▶ **What the exercise asks**: Only one stretch of the listing below is wanted. Give it again exactly, from the line with "stored procedure name).</span></span>" through the line with "Stored Procedures Folder</span></span>".
==== Supplied entries
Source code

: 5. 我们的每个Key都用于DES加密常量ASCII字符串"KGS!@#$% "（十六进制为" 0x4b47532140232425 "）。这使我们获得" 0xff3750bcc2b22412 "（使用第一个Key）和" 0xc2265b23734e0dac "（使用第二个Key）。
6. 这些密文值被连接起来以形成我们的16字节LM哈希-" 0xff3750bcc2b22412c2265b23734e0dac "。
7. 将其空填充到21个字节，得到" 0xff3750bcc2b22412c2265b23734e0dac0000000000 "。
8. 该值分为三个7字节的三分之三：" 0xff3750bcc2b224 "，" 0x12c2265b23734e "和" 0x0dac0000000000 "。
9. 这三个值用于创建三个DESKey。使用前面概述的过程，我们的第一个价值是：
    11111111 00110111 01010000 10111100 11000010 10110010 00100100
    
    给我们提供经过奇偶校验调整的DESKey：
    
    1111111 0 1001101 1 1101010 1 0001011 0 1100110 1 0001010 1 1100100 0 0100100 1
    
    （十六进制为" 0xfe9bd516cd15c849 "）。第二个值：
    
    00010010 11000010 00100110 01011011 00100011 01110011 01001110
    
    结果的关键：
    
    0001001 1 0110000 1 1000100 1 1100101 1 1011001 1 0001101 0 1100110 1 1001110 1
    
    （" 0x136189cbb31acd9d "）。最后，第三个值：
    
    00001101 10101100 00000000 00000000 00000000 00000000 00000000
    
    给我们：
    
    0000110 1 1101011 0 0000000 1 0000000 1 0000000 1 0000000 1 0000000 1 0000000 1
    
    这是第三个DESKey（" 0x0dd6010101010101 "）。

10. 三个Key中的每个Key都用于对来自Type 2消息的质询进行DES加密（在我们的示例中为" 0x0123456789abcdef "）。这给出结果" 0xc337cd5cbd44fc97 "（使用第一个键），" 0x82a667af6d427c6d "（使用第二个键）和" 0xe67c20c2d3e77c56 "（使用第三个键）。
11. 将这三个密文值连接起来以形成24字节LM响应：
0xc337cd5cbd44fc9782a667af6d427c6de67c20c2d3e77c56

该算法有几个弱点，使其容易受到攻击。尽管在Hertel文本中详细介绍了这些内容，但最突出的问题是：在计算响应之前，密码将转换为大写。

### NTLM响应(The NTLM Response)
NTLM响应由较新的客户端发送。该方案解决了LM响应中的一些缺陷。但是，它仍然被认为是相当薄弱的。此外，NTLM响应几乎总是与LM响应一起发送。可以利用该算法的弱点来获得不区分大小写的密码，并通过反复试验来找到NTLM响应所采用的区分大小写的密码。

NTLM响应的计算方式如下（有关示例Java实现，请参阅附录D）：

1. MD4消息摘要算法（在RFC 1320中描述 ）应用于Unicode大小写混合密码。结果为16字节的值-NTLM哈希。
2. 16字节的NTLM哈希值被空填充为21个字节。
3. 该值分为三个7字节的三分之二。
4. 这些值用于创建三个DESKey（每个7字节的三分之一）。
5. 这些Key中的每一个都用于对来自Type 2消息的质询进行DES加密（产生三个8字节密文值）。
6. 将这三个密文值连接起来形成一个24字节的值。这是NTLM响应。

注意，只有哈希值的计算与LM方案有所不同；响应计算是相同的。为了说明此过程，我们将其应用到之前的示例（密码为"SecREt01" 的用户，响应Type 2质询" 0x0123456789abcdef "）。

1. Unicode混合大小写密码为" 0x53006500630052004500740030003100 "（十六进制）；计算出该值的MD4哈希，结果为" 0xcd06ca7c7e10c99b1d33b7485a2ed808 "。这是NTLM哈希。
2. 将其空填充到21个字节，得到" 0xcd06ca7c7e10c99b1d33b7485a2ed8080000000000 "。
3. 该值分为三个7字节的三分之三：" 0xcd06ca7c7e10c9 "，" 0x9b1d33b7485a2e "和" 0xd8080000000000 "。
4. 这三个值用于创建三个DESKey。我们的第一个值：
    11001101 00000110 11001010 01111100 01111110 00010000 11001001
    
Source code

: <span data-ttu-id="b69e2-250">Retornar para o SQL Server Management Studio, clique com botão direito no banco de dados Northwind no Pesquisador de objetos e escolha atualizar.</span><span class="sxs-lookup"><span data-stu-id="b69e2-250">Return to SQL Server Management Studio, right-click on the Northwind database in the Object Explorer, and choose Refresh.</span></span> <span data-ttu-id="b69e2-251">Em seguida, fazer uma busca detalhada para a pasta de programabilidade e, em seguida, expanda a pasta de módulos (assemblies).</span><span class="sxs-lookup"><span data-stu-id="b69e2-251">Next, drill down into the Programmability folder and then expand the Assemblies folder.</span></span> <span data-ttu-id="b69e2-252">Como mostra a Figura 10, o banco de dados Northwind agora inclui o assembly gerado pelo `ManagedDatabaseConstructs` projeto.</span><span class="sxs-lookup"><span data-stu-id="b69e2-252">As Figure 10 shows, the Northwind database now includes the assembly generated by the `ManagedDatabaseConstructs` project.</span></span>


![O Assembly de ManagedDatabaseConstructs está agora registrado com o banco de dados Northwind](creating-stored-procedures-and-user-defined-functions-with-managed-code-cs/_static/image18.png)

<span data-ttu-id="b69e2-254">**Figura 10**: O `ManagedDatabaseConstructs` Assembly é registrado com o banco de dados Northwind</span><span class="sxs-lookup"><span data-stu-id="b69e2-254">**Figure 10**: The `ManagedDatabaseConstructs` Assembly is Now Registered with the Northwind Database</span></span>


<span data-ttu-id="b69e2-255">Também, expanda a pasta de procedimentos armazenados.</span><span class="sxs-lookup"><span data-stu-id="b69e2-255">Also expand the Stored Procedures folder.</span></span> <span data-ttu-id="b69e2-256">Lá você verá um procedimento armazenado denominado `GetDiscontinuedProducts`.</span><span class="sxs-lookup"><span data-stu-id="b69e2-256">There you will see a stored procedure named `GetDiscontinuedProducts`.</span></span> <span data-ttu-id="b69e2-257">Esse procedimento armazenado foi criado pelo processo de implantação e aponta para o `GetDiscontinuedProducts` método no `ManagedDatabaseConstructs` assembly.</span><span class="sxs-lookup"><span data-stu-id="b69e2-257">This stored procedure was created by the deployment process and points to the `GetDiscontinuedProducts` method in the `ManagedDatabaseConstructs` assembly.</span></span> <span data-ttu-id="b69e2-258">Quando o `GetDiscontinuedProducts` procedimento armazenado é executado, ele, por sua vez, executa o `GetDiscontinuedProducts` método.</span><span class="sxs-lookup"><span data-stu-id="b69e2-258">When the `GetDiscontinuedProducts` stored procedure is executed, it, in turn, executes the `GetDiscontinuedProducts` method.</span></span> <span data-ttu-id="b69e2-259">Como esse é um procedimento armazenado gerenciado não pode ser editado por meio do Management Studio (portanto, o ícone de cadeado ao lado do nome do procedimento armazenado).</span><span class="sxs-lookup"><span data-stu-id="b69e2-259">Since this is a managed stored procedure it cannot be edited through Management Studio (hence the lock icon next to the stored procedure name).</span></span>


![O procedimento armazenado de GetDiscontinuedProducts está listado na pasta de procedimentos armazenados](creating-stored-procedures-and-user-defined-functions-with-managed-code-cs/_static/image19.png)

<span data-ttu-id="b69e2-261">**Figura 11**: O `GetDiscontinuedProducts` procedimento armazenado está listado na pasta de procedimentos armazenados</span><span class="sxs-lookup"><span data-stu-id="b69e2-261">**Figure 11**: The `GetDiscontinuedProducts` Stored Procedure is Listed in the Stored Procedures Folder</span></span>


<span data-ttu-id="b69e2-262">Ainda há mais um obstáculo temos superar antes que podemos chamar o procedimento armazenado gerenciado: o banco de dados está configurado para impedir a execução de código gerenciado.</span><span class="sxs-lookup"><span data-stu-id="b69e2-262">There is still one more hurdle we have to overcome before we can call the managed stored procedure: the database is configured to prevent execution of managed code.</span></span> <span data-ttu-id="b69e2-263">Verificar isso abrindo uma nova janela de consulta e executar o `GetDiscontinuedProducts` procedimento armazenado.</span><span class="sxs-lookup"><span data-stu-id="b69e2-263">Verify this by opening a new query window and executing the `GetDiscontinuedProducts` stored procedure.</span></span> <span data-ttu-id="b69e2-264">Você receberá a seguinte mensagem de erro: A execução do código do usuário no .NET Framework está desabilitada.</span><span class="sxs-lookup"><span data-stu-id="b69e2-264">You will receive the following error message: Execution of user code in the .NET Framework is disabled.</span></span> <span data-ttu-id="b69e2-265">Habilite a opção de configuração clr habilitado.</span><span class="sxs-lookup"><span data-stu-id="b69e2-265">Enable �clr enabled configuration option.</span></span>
========
▶ **Written answer**:
<span data-ttu-id="b69e2-255">Também, expanda a pasta de procedimentos armazenados.</span><span class="sxs-lookup"><span data-stu-id="b69e2-255">Also expand the Stored Procedures folder.</span></span> <span data-ttu-id="b69e2-256">Lá você verá um procedimento armazenado denominado `GetDiscontinuedProducts`.</span><span class="sxs-lookup"><span data-stu-id="b69e2-256">There you will see a stored procedure named `GetDiscontinuedProducts`.</span></span> <span data-ttu-id="b69e2-257">Esse procedimento armazenado foi criado pelo processo de implantação e aponta para o `GetDiscontinuedProducts` método no `ManagedDatabaseConstructs` assembly.</span><span class="sxs-lookup"><span data-stu-id="b69e2-257">This stored procedure was created by the deployment process and points to the `GetDiscontinuedProducts` method in the `ManagedDatabaseConstructs` assembly.</span></span> <span data-ttu-id="b69e2-258">Quando o `GetDiscontinuedProducts` procedimento armazenado é executado, ele, por sua vez, executa o `GetDiscontinuedProducts` método.</span><span class="sxs-lookup"><span data-stu-id="b69e2-258">When the `GetDiscontinuedProducts` stored procedure is executed, it, in turn, executes the `GetDiscontinuedProducts` method.</span></span> <span data-ttu-id="b69e2-259">Como esse é um procedimento armazenado gerenciado não pode ser editado por meio do Management Studio (portanto, o ícone de cadeado ao lado do nome do procedimento armazenado).</span><span class="sxs-lookup"><span data-stu-id="b69e2-259">Since this is a managed stored procedure it cannot be edited through Management Studio (hence the lock icon next to the stored procedure name).</span></span>


![O procedimento armazenado de GetDiscontinuedProducts está listado na pasta de procedimentos armazenados](creating-stored-procedures-and-user-defined-functions-with-managed-code-cs/_static/image19.png)

<span data-ttu-id="b69e2-261">**Figura 11**: O `GetDiscontinuedProducts` procedimento armazenado está listado na pasta de procedimentos armazenados</span><span class="sxs-lookup"><span data-stu-id="b69e2-261">**Figure 11**: The `GetDiscontinuedProducts` Stored Procedure is Listed in the Stored Procedures Folder</span></span>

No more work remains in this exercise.